What you need to do = Print, from the listing below, the lines starting at the line containing "to working project" and ending at the line containing "## Out of Scope", exactly as they stand, and print nothing else.

Supplied data =
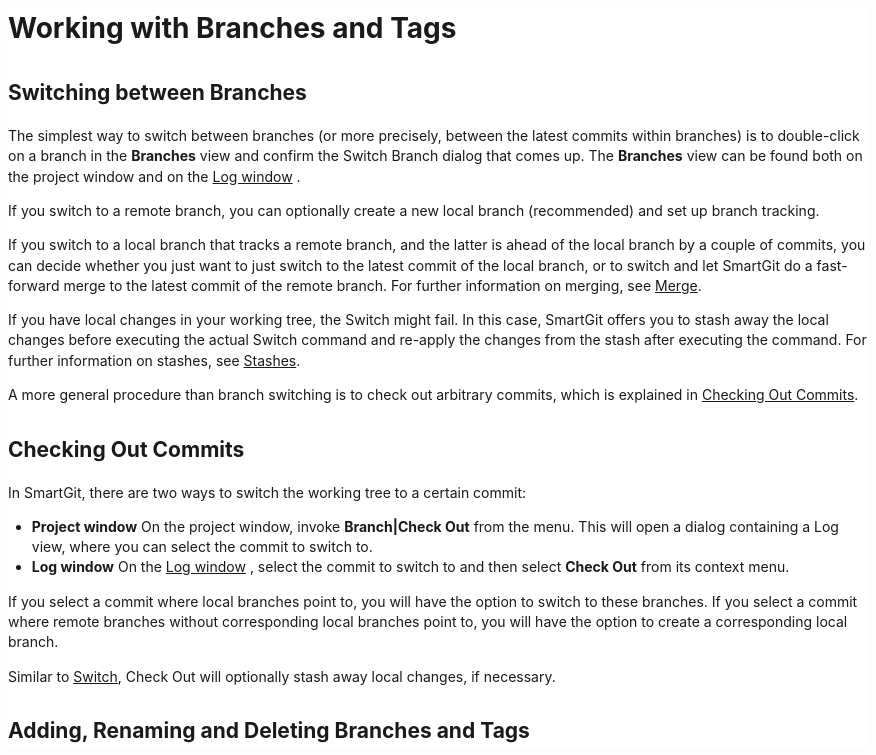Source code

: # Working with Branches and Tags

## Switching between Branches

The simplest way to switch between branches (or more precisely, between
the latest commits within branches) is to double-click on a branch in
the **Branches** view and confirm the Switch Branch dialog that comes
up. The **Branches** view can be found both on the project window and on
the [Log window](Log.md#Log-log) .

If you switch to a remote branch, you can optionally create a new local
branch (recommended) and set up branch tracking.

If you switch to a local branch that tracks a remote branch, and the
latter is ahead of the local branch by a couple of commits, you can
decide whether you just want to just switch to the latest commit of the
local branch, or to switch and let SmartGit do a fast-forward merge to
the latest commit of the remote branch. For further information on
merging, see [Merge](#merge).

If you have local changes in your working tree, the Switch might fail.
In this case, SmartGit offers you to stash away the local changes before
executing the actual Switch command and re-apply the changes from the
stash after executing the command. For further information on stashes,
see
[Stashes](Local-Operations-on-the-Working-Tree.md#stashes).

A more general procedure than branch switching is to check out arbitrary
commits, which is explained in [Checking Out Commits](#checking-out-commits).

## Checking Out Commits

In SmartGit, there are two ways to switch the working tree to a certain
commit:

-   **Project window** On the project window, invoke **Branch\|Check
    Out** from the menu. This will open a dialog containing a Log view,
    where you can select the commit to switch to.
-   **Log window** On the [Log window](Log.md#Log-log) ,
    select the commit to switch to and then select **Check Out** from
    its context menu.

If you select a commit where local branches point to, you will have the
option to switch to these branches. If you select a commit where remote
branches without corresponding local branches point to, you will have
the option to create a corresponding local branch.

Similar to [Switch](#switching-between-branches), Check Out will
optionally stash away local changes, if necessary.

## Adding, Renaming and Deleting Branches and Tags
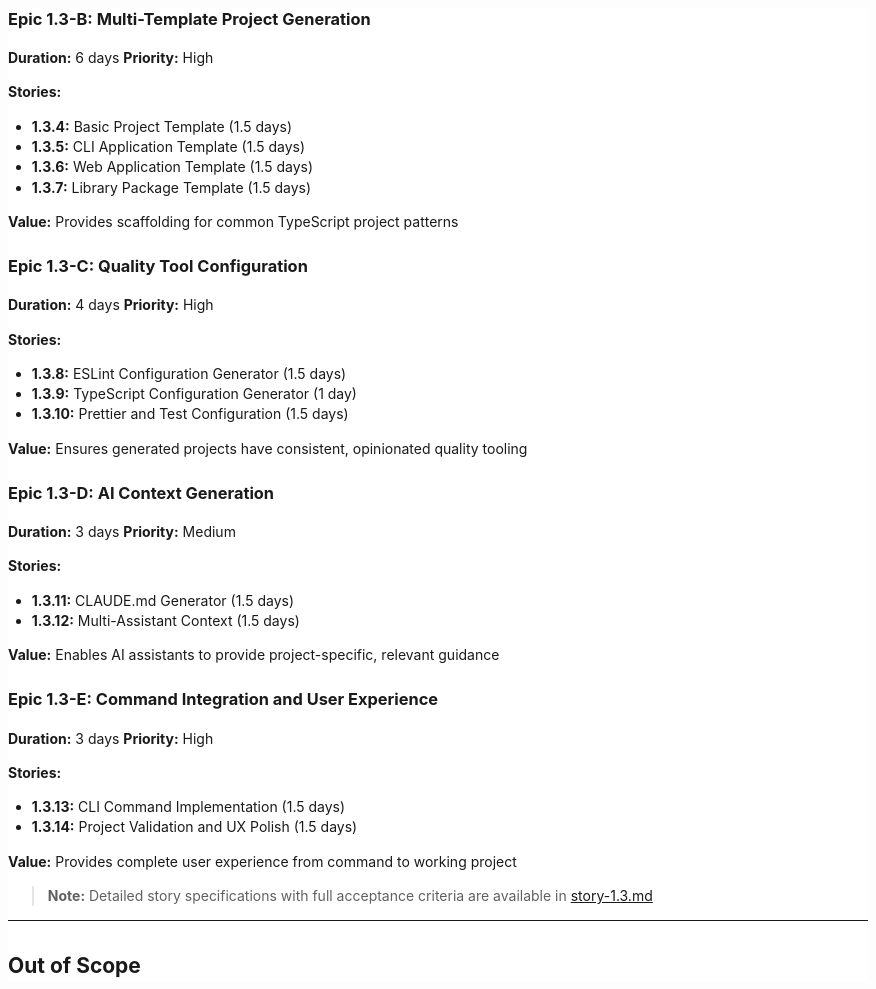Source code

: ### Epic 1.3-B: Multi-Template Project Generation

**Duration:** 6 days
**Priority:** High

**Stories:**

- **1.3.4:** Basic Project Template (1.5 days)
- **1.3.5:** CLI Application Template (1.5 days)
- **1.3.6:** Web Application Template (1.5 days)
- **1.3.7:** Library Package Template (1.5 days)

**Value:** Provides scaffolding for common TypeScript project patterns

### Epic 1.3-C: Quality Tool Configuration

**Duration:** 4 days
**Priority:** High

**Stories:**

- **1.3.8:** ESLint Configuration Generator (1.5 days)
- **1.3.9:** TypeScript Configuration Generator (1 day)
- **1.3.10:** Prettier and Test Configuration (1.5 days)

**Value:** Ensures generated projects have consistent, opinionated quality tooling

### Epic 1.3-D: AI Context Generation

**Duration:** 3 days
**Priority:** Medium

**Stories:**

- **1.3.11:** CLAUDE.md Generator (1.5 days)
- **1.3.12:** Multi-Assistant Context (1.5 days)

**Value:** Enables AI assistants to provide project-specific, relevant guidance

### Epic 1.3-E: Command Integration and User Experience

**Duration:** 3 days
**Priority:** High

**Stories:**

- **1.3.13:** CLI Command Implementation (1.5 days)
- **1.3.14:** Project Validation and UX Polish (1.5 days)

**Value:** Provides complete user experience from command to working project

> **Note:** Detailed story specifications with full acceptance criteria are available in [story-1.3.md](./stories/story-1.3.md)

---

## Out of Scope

---

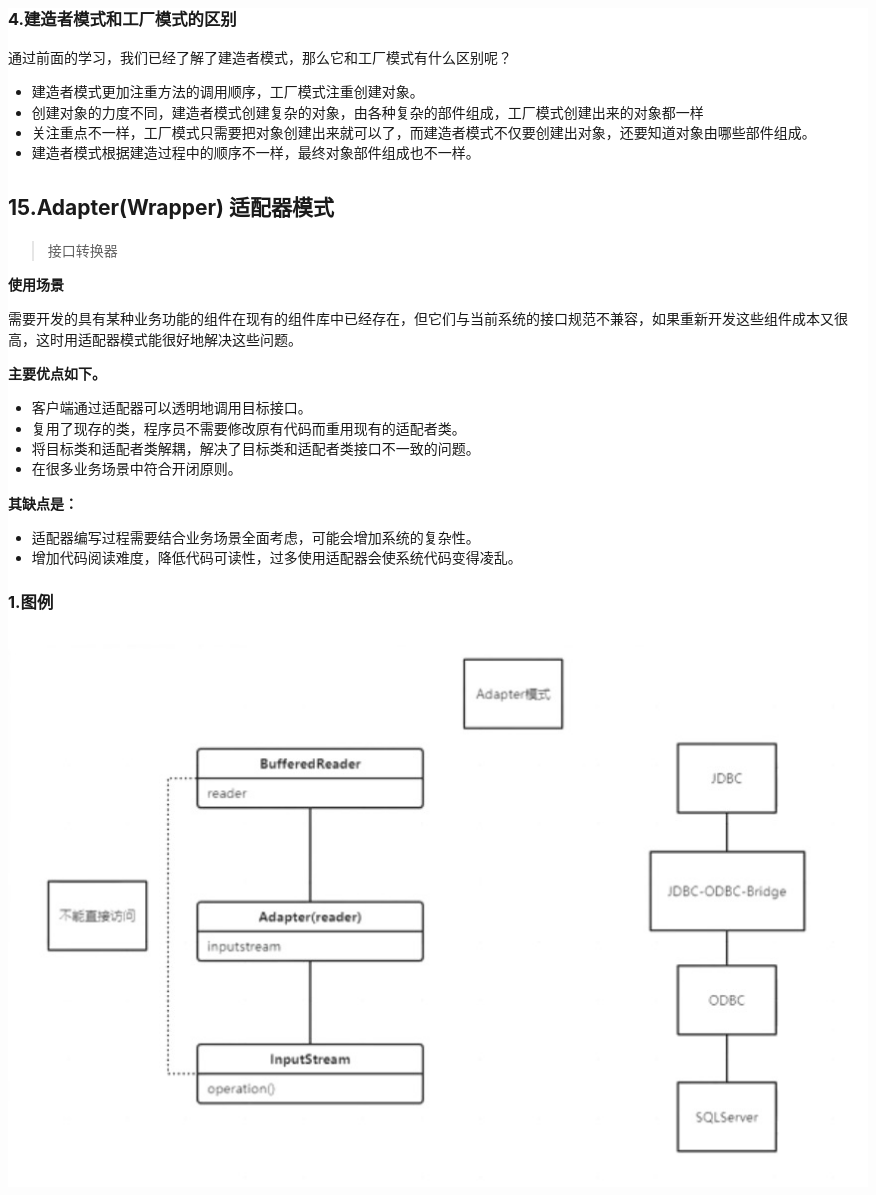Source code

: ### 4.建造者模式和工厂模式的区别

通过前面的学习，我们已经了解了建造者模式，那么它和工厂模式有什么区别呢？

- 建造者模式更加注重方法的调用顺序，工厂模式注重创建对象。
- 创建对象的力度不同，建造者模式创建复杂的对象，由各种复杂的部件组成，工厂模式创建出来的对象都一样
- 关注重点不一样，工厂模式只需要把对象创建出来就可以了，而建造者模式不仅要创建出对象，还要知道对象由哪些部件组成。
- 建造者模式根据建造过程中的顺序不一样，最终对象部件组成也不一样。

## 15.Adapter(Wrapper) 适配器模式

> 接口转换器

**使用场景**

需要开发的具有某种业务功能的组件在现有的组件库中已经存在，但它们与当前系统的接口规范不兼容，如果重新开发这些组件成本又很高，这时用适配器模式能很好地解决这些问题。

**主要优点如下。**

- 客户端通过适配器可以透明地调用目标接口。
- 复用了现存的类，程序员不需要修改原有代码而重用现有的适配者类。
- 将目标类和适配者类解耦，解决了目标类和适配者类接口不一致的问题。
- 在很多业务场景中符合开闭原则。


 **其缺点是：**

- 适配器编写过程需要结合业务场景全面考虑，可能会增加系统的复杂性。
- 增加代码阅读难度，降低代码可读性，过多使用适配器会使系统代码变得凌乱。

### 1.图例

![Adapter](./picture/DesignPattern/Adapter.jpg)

Task result =
**Value:** Provides complete user experience from command to working project

> **Note:** Detailed story specifications with full acceptance criteria are available in [story-1.3.md](./stories/story-1.3.md)

---

## Out of Scope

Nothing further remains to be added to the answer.